(Layout annotation records)
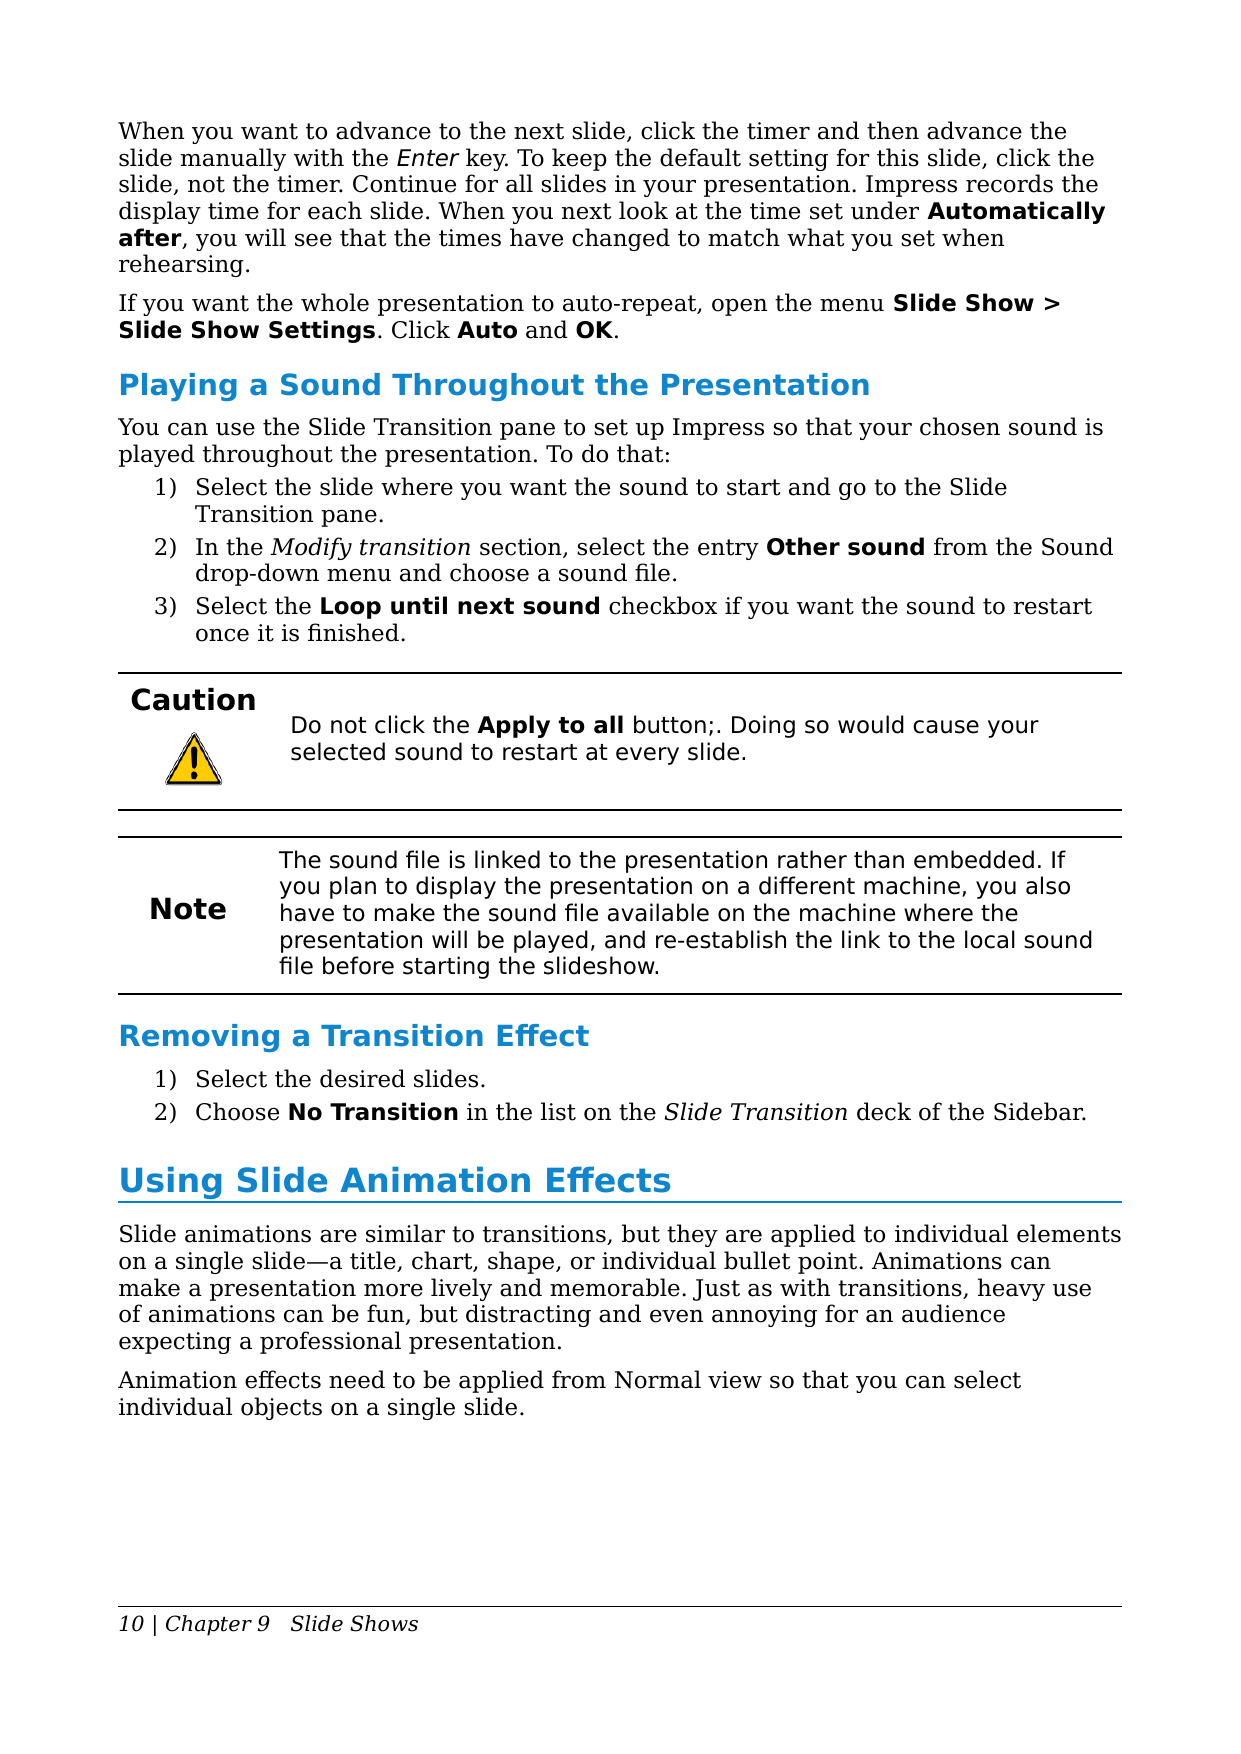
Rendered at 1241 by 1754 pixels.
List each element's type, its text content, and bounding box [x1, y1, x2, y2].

table_header Caution [118, 674, 269, 809]
text Animation effects need to be applied from Normal view so that you can select individual objects on a single slide. [118, 1367, 1122, 1421]
list Select the desired slides. [177, 1066, 1122, 1093]
subtitle Using Slide Animation Effects [118, 1162, 1122, 1201]
picture [161, 728, 226, 789]
list Choose No Transition in the list on the Slide Transition deck of the Sidebar. [177, 1099, 1122, 1126]
table_header The sound file is linked to the presentation rather than embedded. If you plan to display the presentation on a different machine, you also have to make the sound file available on the machine where the presentation will be played, and re-establish the link to the local sound file before starting the slideshow. [258, 838, 1122, 993]
table_header Do not click the Apply to all button;. Doing so would cause your selected sound to restart at every slide. [269, 674, 1122, 809]
subtitle Removing a Transition Effect [118, 1019, 1122, 1053]
list Select the slide where you want the sound to start and go to the Slide Transition pane. [177, 474, 1122, 528]
table_header Note [118, 838, 257, 993]
text When you want to advance to the next slide, click the timer and then advance the slide manually with the Enter key. To keep the default setting for this slide, click the slide, not the timer. Continue for all slides in your presentation. Impress records the display time for each slide. When you next look at the time set under Automatically after, you will see that the times have changed to match what you set when rehearsing. [118, 118, 1122, 278]
list You can use the Slide Transition pane to set up Impress so that your chosen sound is played throughout the presentation. To do that: [118, 414, 1122, 468]
text Slide animations are similar to transitions, but they are applied to individual elements on a single slide—a title, chart, shape, or individual bullet point. Animations can make a presentation more lively and memorable. Just as with transitions, heavy use of animations can be fun, but distracting and even annoying for an audience expecting a professional presentation. [118, 1221, 1122, 1355]
text If you want the whole presentation to auto-repeat, open the menu Slide Show > Slide Show Settings. Click Auto and OK. [118, 291, 1122, 344]
subtitle Playing a Sound Throughout the Presentation [118, 368, 1122, 402]
list Select the Loop until next sound checkbox if you want the sound to restart once it is finished. [177, 593, 1122, 647]
list In the Modify transition section, select the entry Other sound from the Sound drop-down menu and choose a sound file. [177, 534, 1122, 587]
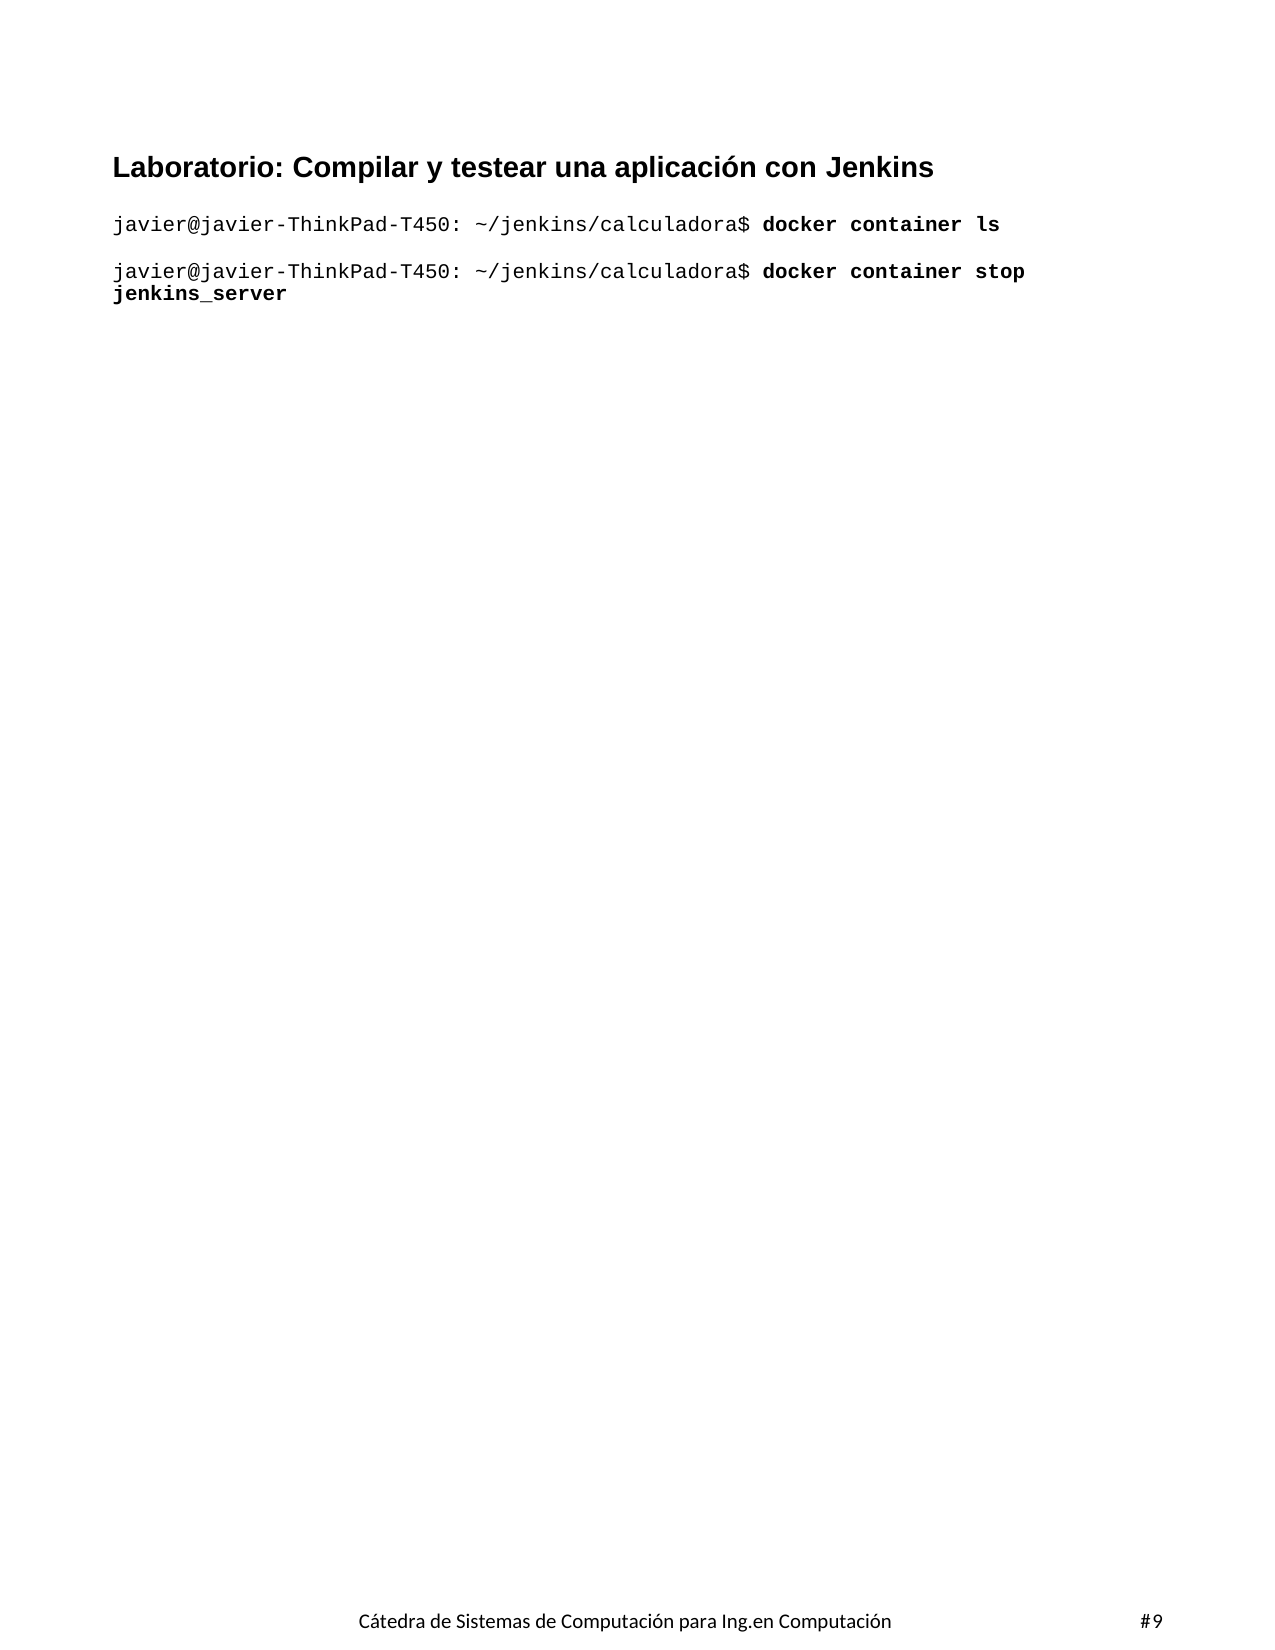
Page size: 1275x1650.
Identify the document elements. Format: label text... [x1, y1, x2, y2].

text javier@javier-ThinkPad-T450: ~/jenkins/calculadora$ docker container ls [112, 213, 1048, 236]
text javier@javier-ThinkPad-T450: ~/jenkins/calculadora$ docker container stop jenkins_server [112, 260, 1048, 306]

### WHAT TO PRODUCE
Can you swap "container" for "volume" in the listing, from the line holding "Page size: 1275x1650." through the end of the listing, both ends included, and give those lines back otherwise unchanged?

### EXERCISE RESULT
Page size: 1275x1650.
Identify the document elements. Format: label text... [x1, y1, x2, y2].

text javier@javier-ThinkPad-T450: ~/jenkins/calculadora$ docker volume ls [112, 213, 1048, 236]
text javier@javier-ThinkPad-T450: ~/jenkins/calculadora$ docker volume stop jenkins_server [112, 260, 1048, 306]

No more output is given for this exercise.